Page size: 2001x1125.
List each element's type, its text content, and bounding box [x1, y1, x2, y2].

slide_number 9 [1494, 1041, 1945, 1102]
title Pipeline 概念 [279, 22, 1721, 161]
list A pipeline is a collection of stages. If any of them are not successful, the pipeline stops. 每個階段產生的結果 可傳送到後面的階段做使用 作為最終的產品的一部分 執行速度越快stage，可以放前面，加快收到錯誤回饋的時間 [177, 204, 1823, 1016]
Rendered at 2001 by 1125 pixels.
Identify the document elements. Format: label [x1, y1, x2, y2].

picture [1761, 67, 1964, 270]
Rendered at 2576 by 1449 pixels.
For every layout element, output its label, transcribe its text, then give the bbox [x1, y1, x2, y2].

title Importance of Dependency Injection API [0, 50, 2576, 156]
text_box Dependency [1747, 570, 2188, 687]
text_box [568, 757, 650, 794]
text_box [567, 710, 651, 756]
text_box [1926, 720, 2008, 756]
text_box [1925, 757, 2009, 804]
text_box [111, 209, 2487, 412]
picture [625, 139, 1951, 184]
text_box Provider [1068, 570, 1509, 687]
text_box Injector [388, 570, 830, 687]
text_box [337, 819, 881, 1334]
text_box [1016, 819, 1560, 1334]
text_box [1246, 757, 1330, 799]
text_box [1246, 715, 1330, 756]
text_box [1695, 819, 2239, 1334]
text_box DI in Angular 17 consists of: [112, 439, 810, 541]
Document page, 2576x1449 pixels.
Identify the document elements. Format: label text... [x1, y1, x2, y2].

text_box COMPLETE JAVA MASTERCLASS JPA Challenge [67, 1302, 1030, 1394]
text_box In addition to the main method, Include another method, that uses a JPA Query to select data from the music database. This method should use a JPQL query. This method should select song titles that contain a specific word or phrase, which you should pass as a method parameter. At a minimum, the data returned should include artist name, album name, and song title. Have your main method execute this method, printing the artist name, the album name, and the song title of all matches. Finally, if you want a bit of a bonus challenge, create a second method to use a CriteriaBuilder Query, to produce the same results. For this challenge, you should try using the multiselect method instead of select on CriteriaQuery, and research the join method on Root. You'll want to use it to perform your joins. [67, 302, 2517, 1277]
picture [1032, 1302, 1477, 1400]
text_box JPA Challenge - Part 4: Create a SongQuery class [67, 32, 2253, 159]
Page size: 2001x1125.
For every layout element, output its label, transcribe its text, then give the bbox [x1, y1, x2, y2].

★ ★ ★

The task =>
Please output the records once more, exactly as they were written.

Solution to the problem =>
Page size: 2001x1125.
List each element's type, its text content, and bounding box [x1, y1, x2, y2].

slide_number 9 [1494, 1041, 1945, 1102]
title Pipeline 概念 [279, 22, 1721, 161]
list A pipeline is a collection of stages. If any of them are not successful, the pipeline stops. 每個階段產生的結果 可傳送到後面的階段做使用 作為最終的產品的一部分 執行速度越快stage，可以放前面，加快收到錯誤回饋的時間 [177, 204, 1823, 1016]
Rendered at 2001 by 1125 pixels.
Identify the document elements. Format: label [x1, y1, x2, y2].

picture [1761, 67, 1964, 270]
Rendered at 2576 by 1449 pixels.
For every layout element, output its label, transcribe its text, then give the bbox [x1, y1, x2, y2].

title Importance of Dependency Injection API [0, 50, 2576, 156]
text_box Dependency [1747, 570, 2188, 687]
text_box [568, 757, 650, 794]
text_box [567, 710, 651, 756]
text_box [1926, 720, 2008, 756]
text_box [1925, 757, 2009, 804]
text_box [111, 209, 2487, 412]
picture [625, 139, 1951, 184]
text_box Provider [1068, 570, 1509, 687]
text_box Injector [388, 570, 830, 687]
text_box [337, 819, 881, 1334]
text_box [1016, 819, 1560, 1334]
text_box [1246, 757, 1330, 799]
text_box [1246, 715, 1330, 756]
text_box [1695, 819, 2239, 1334]
text_box DI in Angular 17 consists of: [112, 439, 810, 541]
Document page, 2576x1449 pixels.
Identify the document elements. Format: label text... [x1, y1, x2, y2].

text_box COMPLETE JAVA MASTERCLASS JPA Challenge [67, 1302, 1030, 1394]
text_box In addition to the main method, Include another method, that uses a JPA Query to select data from the music database. This method should use a JPQL query. This method should select song titles that contain a specific word or phrase, which you should pass as a method parameter. At a minimum, the data returned should include artist name, album name, and song title. Have your main method execute this method, printing the artist name, the album name, and the song title of all matches. Finally, if you want a bit of a bonus challenge, create a second method to use a CriteriaBuilder Query, to produce the same results. For this challenge, you should try using the multiselect method instead of select on CriteriaQuery, and research the join method on Root. You'll want to use it to perform your joins. [67, 302, 2517, 1277]
picture [1032, 1302, 1477, 1400]
text_box JPA Challenge - Part 4: Create a SongQuery class [67, 32, 2253, 159]
Page size: 2001x1125.
For every layout element, output its label, transcribe its text, then give the bbox [x1, y1, x2, y2].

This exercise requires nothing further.